- **EXERCISE**
Would you return each entry exactly as written, omitting any pictures?

- **DATA RECORDS**
━━━━

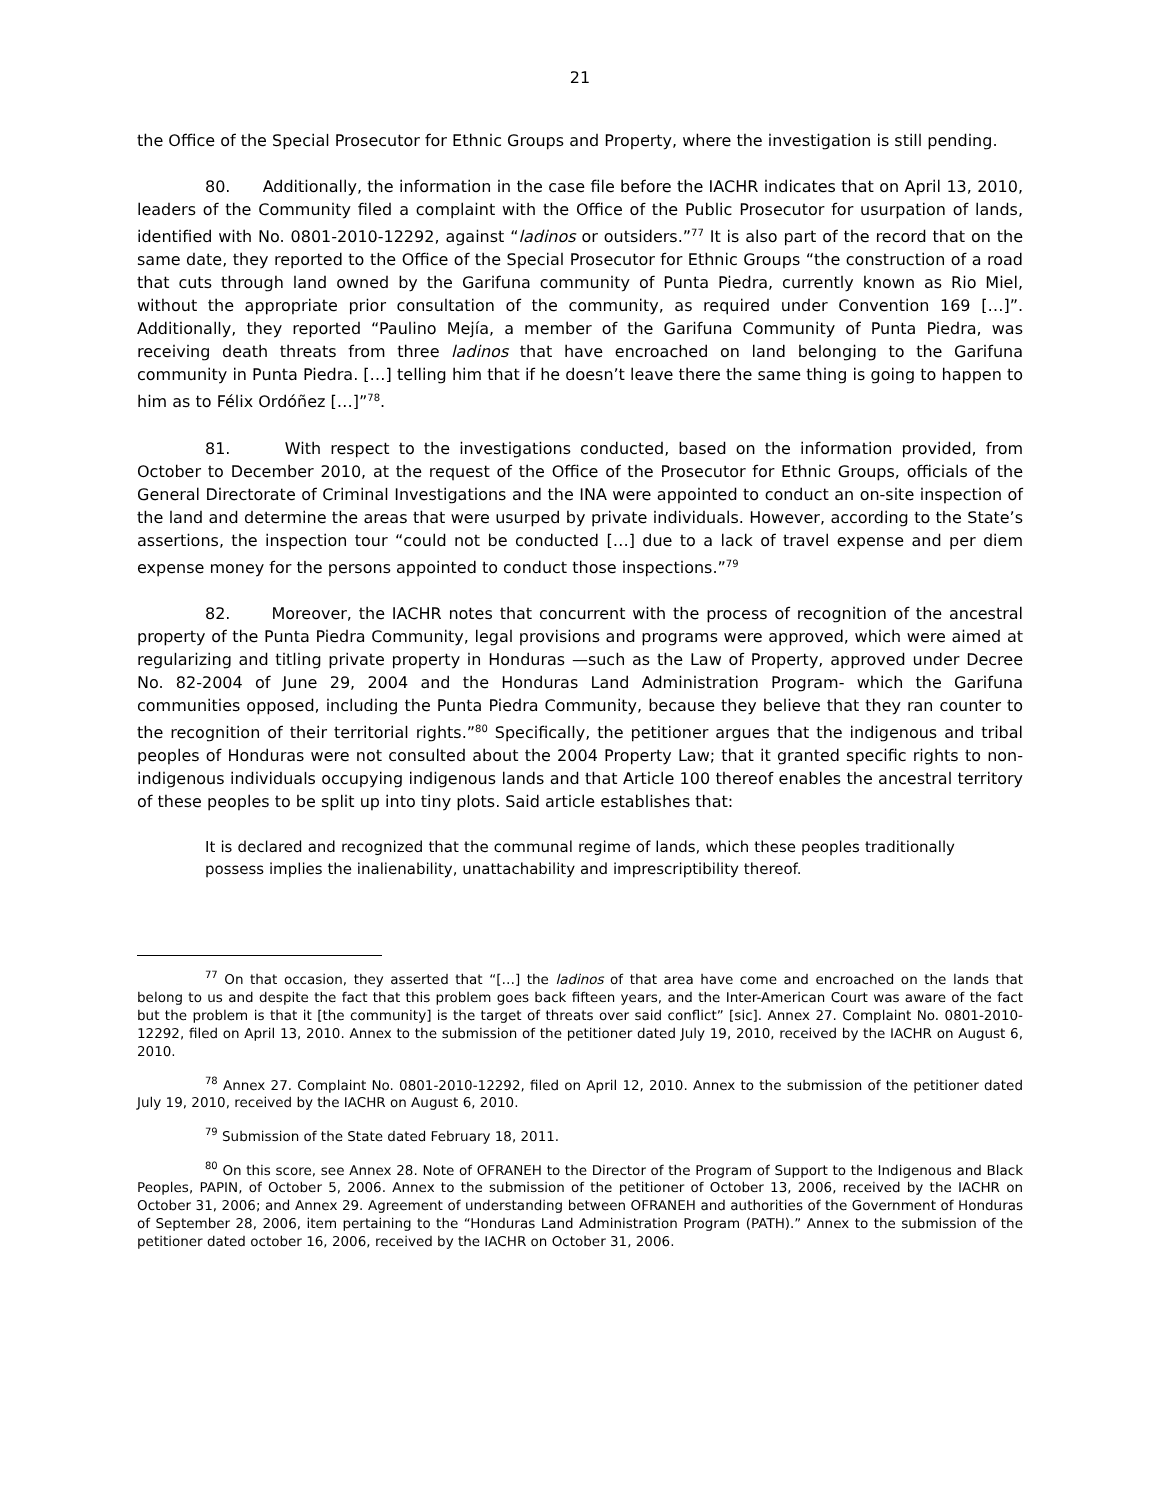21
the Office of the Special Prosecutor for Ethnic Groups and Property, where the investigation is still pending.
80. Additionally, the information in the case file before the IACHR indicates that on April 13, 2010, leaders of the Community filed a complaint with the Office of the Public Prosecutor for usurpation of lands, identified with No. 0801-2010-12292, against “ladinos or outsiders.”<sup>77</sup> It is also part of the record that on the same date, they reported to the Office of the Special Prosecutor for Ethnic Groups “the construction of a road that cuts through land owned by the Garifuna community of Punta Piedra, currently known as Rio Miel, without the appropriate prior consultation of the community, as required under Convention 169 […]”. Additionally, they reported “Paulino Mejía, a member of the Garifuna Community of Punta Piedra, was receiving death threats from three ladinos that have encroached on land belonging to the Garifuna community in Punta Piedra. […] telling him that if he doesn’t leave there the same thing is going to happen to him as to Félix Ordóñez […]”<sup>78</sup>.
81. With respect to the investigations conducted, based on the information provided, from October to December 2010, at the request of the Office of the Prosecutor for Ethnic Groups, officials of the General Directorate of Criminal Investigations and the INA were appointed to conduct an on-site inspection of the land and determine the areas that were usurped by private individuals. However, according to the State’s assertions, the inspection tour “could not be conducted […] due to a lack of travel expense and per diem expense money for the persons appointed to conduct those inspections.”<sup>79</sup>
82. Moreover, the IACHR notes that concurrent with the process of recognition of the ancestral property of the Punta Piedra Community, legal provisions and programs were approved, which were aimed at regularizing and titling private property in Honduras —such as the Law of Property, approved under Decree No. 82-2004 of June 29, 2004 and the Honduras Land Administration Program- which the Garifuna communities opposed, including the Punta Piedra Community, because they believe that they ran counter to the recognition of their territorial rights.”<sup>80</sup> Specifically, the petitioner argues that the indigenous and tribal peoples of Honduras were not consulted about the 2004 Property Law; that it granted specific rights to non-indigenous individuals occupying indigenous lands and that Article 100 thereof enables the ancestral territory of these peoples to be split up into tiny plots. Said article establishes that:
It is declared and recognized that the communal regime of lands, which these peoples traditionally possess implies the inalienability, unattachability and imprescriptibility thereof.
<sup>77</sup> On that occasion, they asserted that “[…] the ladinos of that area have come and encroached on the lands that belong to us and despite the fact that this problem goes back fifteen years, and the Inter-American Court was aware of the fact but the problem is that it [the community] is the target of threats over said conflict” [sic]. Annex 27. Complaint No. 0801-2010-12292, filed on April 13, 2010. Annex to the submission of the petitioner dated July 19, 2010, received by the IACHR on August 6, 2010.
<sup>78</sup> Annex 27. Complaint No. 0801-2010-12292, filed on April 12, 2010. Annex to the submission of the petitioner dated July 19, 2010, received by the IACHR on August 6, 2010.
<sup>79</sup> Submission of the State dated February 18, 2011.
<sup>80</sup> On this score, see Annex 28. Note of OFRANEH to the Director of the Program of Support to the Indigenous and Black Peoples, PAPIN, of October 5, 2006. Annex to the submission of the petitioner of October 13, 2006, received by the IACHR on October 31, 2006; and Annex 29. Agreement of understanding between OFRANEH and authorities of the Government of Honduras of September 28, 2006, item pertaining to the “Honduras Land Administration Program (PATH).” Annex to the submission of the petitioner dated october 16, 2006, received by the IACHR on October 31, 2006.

━━━━

- **TASK ANSWER**
21
the Office of the Special Prosecutor for Ethnic Groups and Property, where the investigation is still pending.
80. Additionally, the information in the case file before the IACHR indicates that on April 13, 2010, leaders of the Community filed a complaint with the Office of the Public Prosecutor for usurpation of lands, identified with No. 0801-2010-12292, against “ladinos or outsiders.”<sup>77</sup> It is also part of the record that on the same date, they reported to the Office of the Special Prosecutor for Ethnic Groups “the construction of a road that cuts through land owned by the Garifuna community of Punta Piedra, currently known as Rio Miel, without the appropriate prior consultation of the community, as required under Convention 169 […]”. Additionally, they reported “Paulino Mejía, a member of the Garifuna Community of Punta Piedra, was receiving death threats from three ladinos that have encroached on land belonging to the Garifuna community in Punta Piedra. […] telling him that if he doesn’t leave there the same thing is going to happen to him as to Félix Ordóñez […]”<sup>78</sup>.
81. With respect to the investigations conducted, based on the information provided, from October to December 2010, at the request of the Office of the Prosecutor for Ethnic Groups, officials of the General Directorate of Criminal Investigations and the INA were appointed to conduct an on-site inspection of the land and determine the areas that were usurped by private individuals. However, according to the State’s assertions, the inspection tour “could not be conducted […] due to a lack of travel expense and per diem expense money for the persons appointed to conduct those inspections.”<sup>79</sup>
82. Moreover, the IACHR notes that concurrent with the process of recognition of the ancestral property of the Punta Piedra Community, legal provisions and programs were approved, which were aimed at regularizing and titling private property in Honduras —such as the Law of Property, approved under Decree No. 82-2004 of June 29, 2004 and the Honduras Land Administration Program- which the Garifuna communities opposed, including the Punta Piedra Community, because they believe that they ran counter to the recognition of their territorial rights.”<sup>80</sup> Specifically, the petitioner argues that the indigenous and tribal peoples of Honduras were not consulted about the 2004 Property Law; that it granted specific rights to non-indigenous individuals occupying indigenous lands and that Article 100 thereof enables the ancestral territory of these peoples to be split up into tiny plots. Said article establishes that:
It is declared and recognized that the communal regime of lands, which these peoples traditionally possess implies the inalienability, unattachability and imprescriptibility thereof.
<sup>77</sup> On that occasion, they asserted that “[…] the ladinos of that area have come and encroached on the lands that belong to us and despite the fact that this problem goes back fifteen years, and the Inter-American Court was aware of the fact but the problem is that it [the community] is the target of threats over said conflict” [sic]. Annex 27. Complaint No. 0801-2010-12292, filed on April 13, 2010. Annex to the submission of the petitioner dated July 19, 2010, received by the IACHR on August 6, 2010.
<sup>78</sup> Annex 27. Complaint No. 0801-2010-12292, filed on April 12, 2010. Annex to the submission of the petitioner dated July 19, 2010, received by the IACHR on August 6, 2010.
<sup>79</sup> Submission of the State dated February 18, 2011.
<sup>80</sup> On this score, see Annex 28. Note of OFRANEH to the Director of the Program of Support to the Indigenous and Black Peoples, PAPIN, of October 5, 2006. Annex to the submission of the petitioner of October 13, 2006, received by the IACHR on October 31, 2006; and Annex 29. Agreement of understanding between OFRANEH and authorities of the Government of Honduras of September 28, 2006, item pertaining to the “Honduras Land Administration Program (PATH).” Annex to the submission of the petitioner dated october 16, 2006, received by the IACHR on October 31, 2006.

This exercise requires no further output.